THE WAY TO THE SPRING: Herding Goats in Umm al-Kheir

With a stick, Suleiman traced a circle in the dirt to represent the route we had just trekked. He drew a straight line across it to indicate the far shorter path we could have taken, the one he had used for years before the settlement’s expansion. “Where will we go?” he asked. He pointed up to the sun and sky, as if he might find pasture there, or as if God might have an answer. We walked on along a slender strip of dirt between two fields of wheat. On top of the hill to our left sprawled five aluminum-sided barns ringed by barbed wire — a dairy farm owned by settlers. If we got too close, Hassan said, they would come down or send the police. So we zigzagged on across the dry, hard land, avoiding one obstacle here, another there. The goats were sneezing dirt.

The Way to the Spring, Chapter 9, pp. 300 – 301

More From The Way to the Spring: Near Ramallah

Qalandia Checkpoint, Ramallah, West Bank (The Way to the Spring, p. 251)

  • Technically, Qalandia fell within the municipal boundaries of Jerusalem, but when the wall was built, it became a border crossing between Israel and the West Bank. It developed its own ecosystem, as borders do. You could buy cigarettes without leaving your car, or Spongebob bedspreads, or plastic jugs of purple pickled eggplant. Men sold coffee and kebabs from carts. Women sold produce or stood begging with their infants in their arms.

Stay tuned, dear blog readers. Stay tuned.

THE WAY TO THE SPRING: Sentences

I stayed bundled up indoors and dragged the space heater with me from room to room like a silent, glowing dog. (p. 239)


Scratch any surface in the West Bank and you’ll find prison lurking just below. “Those who enter jail in our country become like a shuttle in a weavers hand, forever coming in and going out.” (Emile Habiby, quoted on p. 240)

 

The Photographs in THE WAY TO THE SPRING

Self doesn’t think any of the reviews have mentioned the photographs in The Way to the Spring: Life and Death in Palestine. But they are powerful.

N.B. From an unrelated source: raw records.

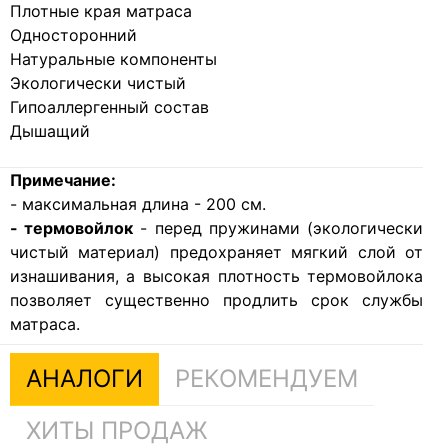
Плотные края матраса
Односторонний
Натуральные компоненты
Экологически чистый
Гипоаллергенный состав
Дышащий
Примечание:
- максимальная длина - 200 см.
- термовойлок
- перед пружинами (экологически
чистый материал) предохраняет мягкий слой от
изнашивания, а высокая плотность термовойлока
позволяет существенно продлить срок службы
матраса.
АНАЛОГИ
РЕКОМЕНДУЕМ
ХИТЫ ПРОДАЖ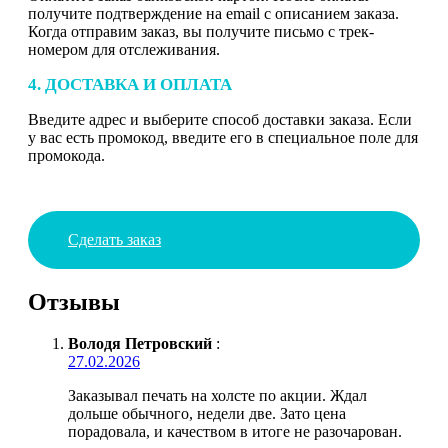
получите подтверждение на email с описанием заказа.
Когда отправим заказ, вы получите письмо с трек-
номером для отслеживания.
4. ДОСТАВКА И ОПЛАТА
Введите адрес и выберите способ доставки заказа. Если
у вас есть промокод, введите его в специальное поле для
промокода.
Сделать заказ
Отзывы
Володя Петровский
:
27.02.2026
Заказывал печать на холсте по акции. Ждал
дольше обычного, недели две. Зато цена
порадовала, и качеством в итоге не разочарован.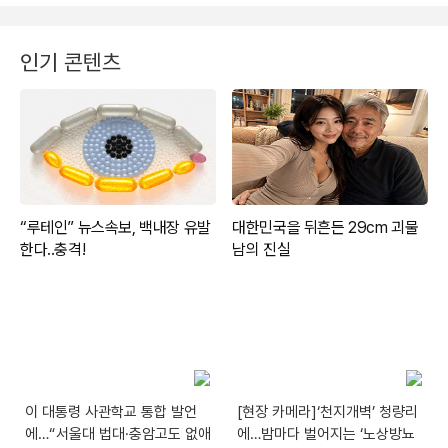
인기 콘텐츠
이 대통령 사관학교 통합 발언
[현장 카메라]‘천지개벽’ 청량리
에…“서울대 법대·충암고도 없애
에…밤마다 벌어지는 ‘노상방뇨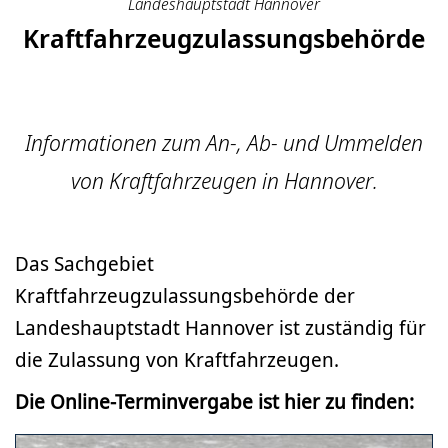
Landeshauptstadt Hannover
Kraftfahrzeug­zulassungs­­behörde
Informationen zum An-, Ab- und Ummelden
von Kraftfahrzeugen in Hannover.
Das Sachgebiet
Kraftfahrzeugzulassungsbehörde der
Landeshauptstadt Hannover ist zuständig für
die Zulassung von Kraftfahrzeugen.
Die Online-Terminvergabe ist hier zu finden: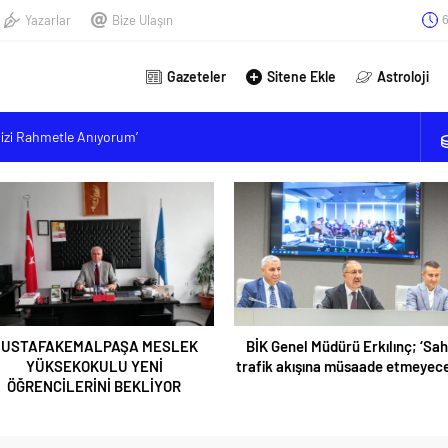
Yazarlar
Bize Ulaşın
6
Gazeteler
Sitene Ekle
Astroloji
mizi Rahmetle Anıyorum’
MESLEK YÜKSEKOKULU YENİ ÖĞRENCİLERİNİ BEKLİYOR
lınç; ‘Sahte trafik akışına müsaade etmeyeceğiz’
kanı Okudan: “Depremden etkilenen öğrencilere yüzde 25 ek
lanmalı”
USTAFAKEMALPAŞA MESLEK
BİK Genel Müdürü Erkılınç; ‘Sa
YÜKSEKOKULU YENİ
trafik akışına müsaade etmeyece
ÖĞRENCİLERİNİ BEKLİYOR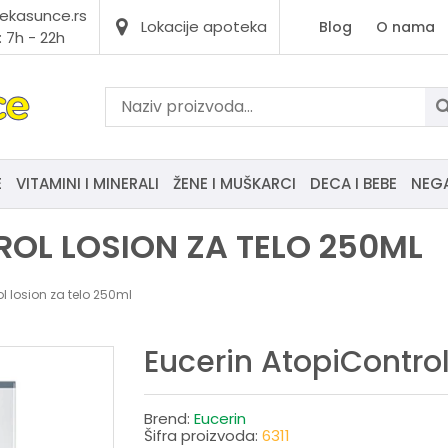
ekasunce.rs
Lokacije apoteka
Blog
O nama
 7h - 22h
E
VITAMINI I MINERALI
ŽENE I MUŠKARCI
DECA I BEBE
NEG
ROL LOSION ZA TELO 250ML
l losion za telo 250ml
Eucerin AtopiControl
Brend:
Eucerin
Šifra proizvoda:
6311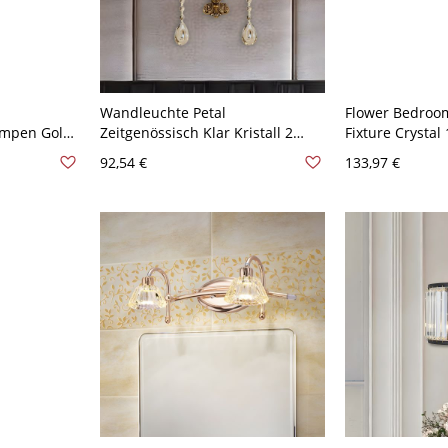
Wandleuchte Petal
Flower Bedroom
ampen Gold
Zeitgenössisch Klar Kristall 2
Fixture Crystal
te für
Lichter Messing Finish
Minimalist Styl
92,54 €
133,97 €
120V
Wandmontierte Lampe mit
in Gold with M
Geschnitzter Rückenplatte
Backplate - Go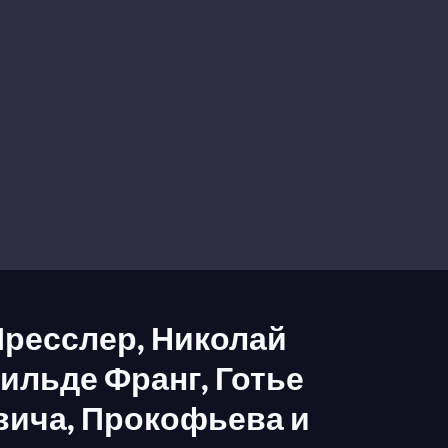
Пресслер, Николай
Вильде Франг, Готье
вича, Прокофьева и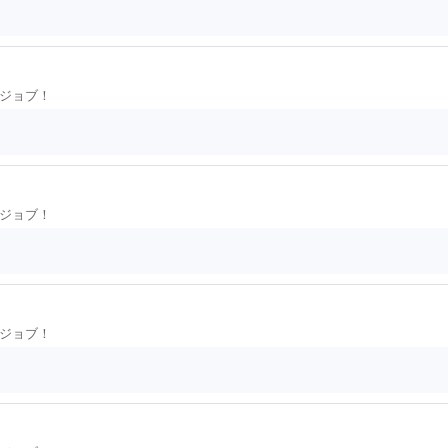
ジョブ！
ジョブ！
ジョブ！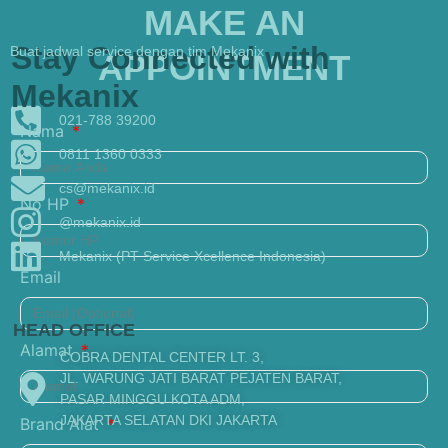
MAKE AN
Stay Connected with
Buat jadwal service dengan tim Mekanix
APPOINTMENT
Mekanix
021-788 39200
Nama
0811 1360 0333
cs@mekanix.id
No HP
@mekanix.id
Mekanix (PT Service Xcellence Indonesia)
Email
HEAD OFFICE
Alamat
COBRA DENTAL CENTER LT. 3,
JL. WARUNG JATI BARAT PEJATEN BARAT,
PASAR MINGGU KOTA ADM,
JAKARTA SELATAN DKI JAKARTA
Brand Alat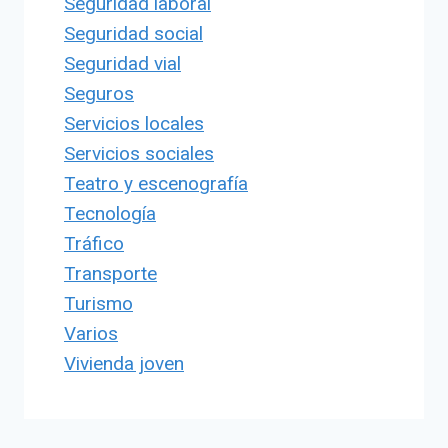
Seguridad laboral
Seguridad social
Seguridad vial
Seguros
Servicios locales
Servicios sociales
Teatro y escenografía
Tecnología
Tráfico
Transporte
Turismo
Varios
Vivienda joven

They make you see the people behind the words and the politics.

The first one that catches her attention is Bassem Tamimi in his living room in Nabi Saleh, taken by Keven Manor: Bassem has a somewhat Peter Stormare look about him.

The picture immediately below it is pretty stunning: Ahed and Nariman Tamimi outside their home in Nabi Saleh, Summer 2012, taken by Peter van Agtmael (the captions are infinitesimally small: she can barely read them, in fact. Must get bifocals!) The same photographer took the stunning picture of a boy taking cover as soldiers fire rubber-coated bullets, somewhere near Nabi Saleh, February 2013. And a third picture by van Agtmael is so sweeping and powerful, in composition it reminds self a little of Goya: Men sit beside a fire in the ruins of Shuja’iyya.

Many of the photographs are by author Ben Ehrenreich. Of Ehrenreich’s photos, self’s favorite is one of Eid Suleiman al-Hathalin’s daughter, Lin.